I glanced at Noah, and he was smiling from ear to ear now. That big, tiny-gap smile. “What do you think?”

“I mean, it does sort of make some sense. You were adamant about watering my pot plants and you knew which one should go where.”

“I did, right?” I turned back to the mirror. Was this who I was? Some free-spirited hippie? Or maybe a fashionable creative? I swished from side to side again, and the colors all blurred into one then came apart again as the dress stopped moving, I couldn’t help myself. I laughed.

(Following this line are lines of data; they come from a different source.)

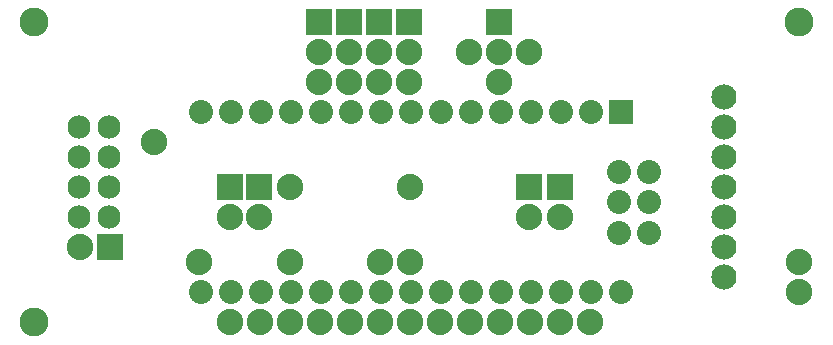
<source format=gts>
G04 MADE WITH FRITZING*
G04 WWW.FRITZING.ORG*
G04 DOUBLE SIDED*
G04 HOLES PLATED*
G04 CONTOUR ON CENTER OF CONTOUR VECTOR*
%ASAXBY*%
%FSLAX23Y23*%
%MOIN*%
%OFA0B0*%
%SFA1.0B1.0*%
%ADD10C,0.088000*%
%ADD11C,0.096614*%
%ADD12C,0.080000*%
%ADD13C,0.077278*%
%ADD14C,0.084000*%
%ADD15R,0.080000X0.079958*%
%ADD16R,0.088000X0.088000*%
%ADD17R,0.001000X0.001000*%
%LNMASK1*%
G90*
G70*
G54D10*
X1744Y987D03*
X644Y287D03*
X494Y687D03*
X1544Y987D03*
X745Y87D03*
X845Y87D03*
X945Y87D03*
X1045Y87D03*
X1145Y87D03*
X1245Y87D03*
X1345Y87D03*
X1445Y87D03*
X1545Y87D03*
X1645Y87D03*
X1745Y87D03*
X1845Y87D03*
X1945Y87D03*
X745Y87D03*
X845Y87D03*
X945Y87D03*
X1045Y87D03*
X1145Y87D03*
X1245Y87D03*
X1345Y87D03*
X1445Y87D03*
X1545Y87D03*
X1645Y87D03*
X1745Y87D03*
X1845Y87D03*
X1945Y87D03*
X2644Y287D03*
X2644Y187D03*
X2644Y287D03*
X2644Y187D03*
G54D11*
X94Y1087D03*
X2644Y1087D03*
X94Y87D03*
G54D12*
X2049Y787D03*
X1949Y787D03*
X1849Y787D03*
X1749Y787D03*
X1649Y787D03*
X1549Y787D03*
X1449Y787D03*
X1349Y787D03*
X1249Y787D03*
X1149Y787D03*
X1049Y787D03*
X949Y787D03*
X849Y787D03*
X749Y787D03*
X649Y787D03*
X2049Y187D03*
X1949Y187D03*
X1849Y187D03*
X1749Y187D03*
X1649Y187D03*
X1549Y187D03*
X1449Y187D03*
X1349Y187D03*
X1249Y187D03*
X1149Y187D03*
X1049Y187D03*
X949Y187D03*
X849Y187D03*
X749Y187D03*
X649Y187D03*
X2144Y587D03*
X2044Y587D03*
X2144Y487D03*
X2044Y487D03*
X2144Y386D03*
X2044Y386D03*
G54D13*
X244Y437D03*
X244Y537D03*
X244Y637D03*
X244Y737D03*
X344Y437D03*
X344Y537D03*
X344Y637D03*
X344Y737D03*
G54D10*
X1845Y537D03*
X1845Y437D03*
X1744Y537D03*
X1744Y437D03*
X745Y537D03*
X745Y437D03*
X345Y337D03*
X245Y337D03*
X844Y537D03*
X844Y437D03*
X1044Y1087D03*
X1044Y987D03*
X1044Y887D03*
X1144Y1087D03*
X1144Y987D03*
X1144Y887D03*
X1244Y1087D03*
X1244Y987D03*
X1244Y887D03*
X1344Y1087D03*
X1344Y987D03*
X1344Y887D03*
X1644Y1087D03*
X1644Y987D03*
X1644Y887D03*
G54D14*
X2394Y237D03*
X2394Y337D03*
X2394Y437D03*
X2394Y537D03*
X2394Y637D03*
X2394Y737D03*
X2394Y837D03*
X2394Y237D03*
X2394Y337D03*
X2394Y437D03*
X2394Y537D03*
X2394Y637D03*
X2394Y737D03*
X2394Y837D03*
G54D10*
X945Y287D03*
X1345Y537D03*
X1345Y287D03*
X1245Y287D03*
X945Y537D03*
G54D15*
X2049Y787D03*
G54D16*
X1845Y537D03*
X1744Y537D03*
X745Y537D03*
X345Y337D03*
X844Y537D03*
X1044Y1087D03*
X1144Y1087D03*
X1244Y1087D03*
X1344Y1087D03*
X1644Y1087D03*
G54D17*
D02*
G04 End of Mask1*
M02*
</source>
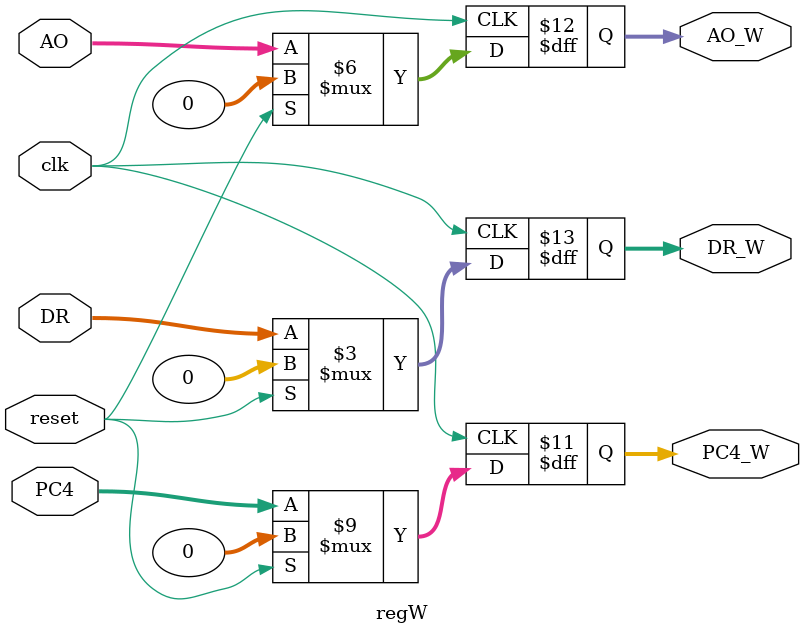
<source format=v>
`timescale 1ns / 1ps
module regD(
    input [31:0] IR,
    input [31:0] ADD4,
    input clk,
    input reset,
    input en,
	 output reg [31:0] PC4_D,
    output reg [31:0] IR_D
    );
	 
	always@(posedge clk)begin
		if(reset)begin
			IR_D=0;
			PC4_D=0;
		end
		else if(en) begin
			IR_D=IR;
			PC4_D=ADD4;
		end	
		
end

endmodule

	module regE(
	input clk,
	input reset,
	input clr,
	input [31:0]V1,
	input [31:0]V2,
	input [31:0]E32,
	input [31:0]PC4,
	output reg [31:0]V1_E,
	output reg [31:0]V2_E,
	output reg [31:0]E32_E,
	output reg [31:0]PC4_E
    );
	always@(posedge clk) begin

			if(reset||clr)begin
				V1_E=0;
				V2_E=0;
				E32_E=0;
				PC4_E=0;
			end
			else begin
				V1_E=V1;
				V2_E=V2;
				E32_E=E32;
				PC4_E=PC4;
			end
	end
endmodule

module regM(
	input clk,
	input reset,
	input [31:0]V2,
	input [31:0]AO,
	input [31:0]PC4,
	output reg[31:0]V2_M,
	output reg[31:0]AO_M,
	output reg[31:0]PC4_M
    );
	always@(posedge clk)begin
			if(reset)begin
				V2_M=0;
				AO_M=0;
				PC4_M=0;
			end
			else begin
				V2_M=V2;
				AO_M=AO;
				PC4_M=PC4;
			end
	end
endmodule 

module regW(
	input clk,
	input reset,
	input [31:0]PC4,
	input [31:0]AO,
	input [31:0]DR,
	output reg [31:0]PC4_W,
	output reg [31:0]AO_W,
	output reg [31:0]DR_W
    );
	always@(posedge clk)begin
			if(reset)begin
				PC4_W=0;
				AO_W=0;
				DR_W=0;
			end
			else begin
				PC4_W=PC4;
				AO_W=AO;
				DR_W=DR;
			end
	end

endmodule 
</source>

“I never thought I would ever hear myself say this,” Sindi said, “but this look totally works on you, and in real life, not on stage.”

I looked over at Noah again now for additional confirmation and I found it when he started nodding.

“It’s you,” he said, in such a matter-of-fact tone that I believed him. This was me, obviously!

“And now you have some more things to add to your list,” he said.

CHAPTER 26

Noah and I climbed back into the car. We’d spent a few hours at Sindi’s drinking coffee and talking. I liked her very much. She was certainly the coolest person I’d ever met and I was thrilled when, at the end of the visit, she gave me her phone number and told me to call her whenever I wanted to—as soon as I got a phone.